─── PASSAGE À EXAMINER ───
Mais pour être sincère, je préfère qu’il ne l’ait pas fait. La foi catholique est une expérience personnelle, parce qu’elle est de la personne et du suivi d’une Personne vivante. Ce n’est pas un conglomérat d’idées, ni une simple tradition.

L’expression externe et sociale de la foi est la religion : la relation (re-ligare) [ce qui relie] publique avec la Personne du Christ, Dieu et les hommes véritables. Et si une couronne et une religion ont été unies pour des causes profondes, cela aura eu lieu dans le passé, mais pas aujourd’hui, c’est évident. Avant il y avait des rois avec la foi. Aujourd’hui non. Avant la relation couronne-religion avait un sens. Aujourd’hui non. Toute mention à la foi, durant le « couronnement » d’hier, n’aurait été garantie que par la tradition historique, sociale et culturelle, non par la foi. Le problème de renoncer à cette tradition civile, par conséquent, n’est pas un problème pour l’Église, mais pour celui qui porte la couronne sur sa tête, s’il veut l’y maintenir durant des années…

José Antonio Méndez

(original ici www.religionenlibertad.com/articulo.asp?idarticulo=36218 )

     

Post-scriptum (25/6)

Philippe VI persiste et signe. La Maison du Roi, par rapport à la visite au Vatican, a communiqué pour expliquer que la première visite officielle du Roi et de la Reine qui était celle du Vatican était liée au hasard du calendrier (le Saint Siège avait pu proposer très vite une date qui correspondait aux emplois du temps de chacun) et non pas à la tradition.
C’est bien sûr possible, mais que la Maison du Roi ait besoin de communiquer sur le sujet en dit suffisamment long ! Pauvre Europe qui en est arrivée là. Europe qu’as-tu fait de ton baptême ? À en pleurer.
─── DONNÉES ÉTUDIÉES ───
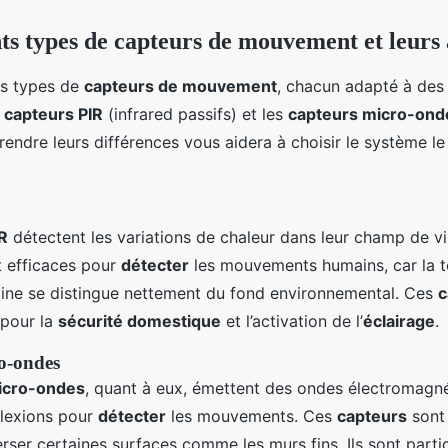
nts types de capteurs de mouvement et leurs 
urs types de
capteurs de mouvement
, chacun adapté à des
s
capteurs PIR
(infrared passifs) et les
capteurs micro-ond
endre leurs différences vous aidera à choisir le système le
R
détectent les variations de chaleur dans leur champ de vis
t efficaces pour
détecter
les mouvements humains, car la 
ine se distingue nettement du fond environnemental. Ces
c
 pour la
sécurité domestique
et l’activation de l’
éclairage
.
o-ondes
icro-ondes
, quant à eux, émettent des ondes électromagné
flexions pour
détecter
les mouvements. Ces
capteurs
sont 
rser certaines surfaces comme les murs fins. Ils sont parti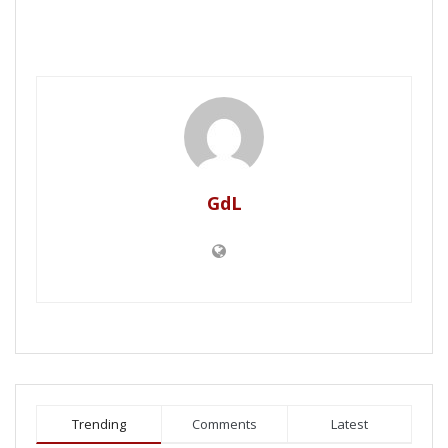
GdL
Trending
Comments
Latest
───
# CONSIGNE DE RÉALISATION
Dans le texte sur la foi et la couronne, relevez tous les adjectifs qui qualifient la tradition qui, d'après le texte, aurait seule garanti toute mention à la foi durant le « couronnement » d'hier.

# RÉSULTAT ATTENDU
- historique
- sociale
- culturelle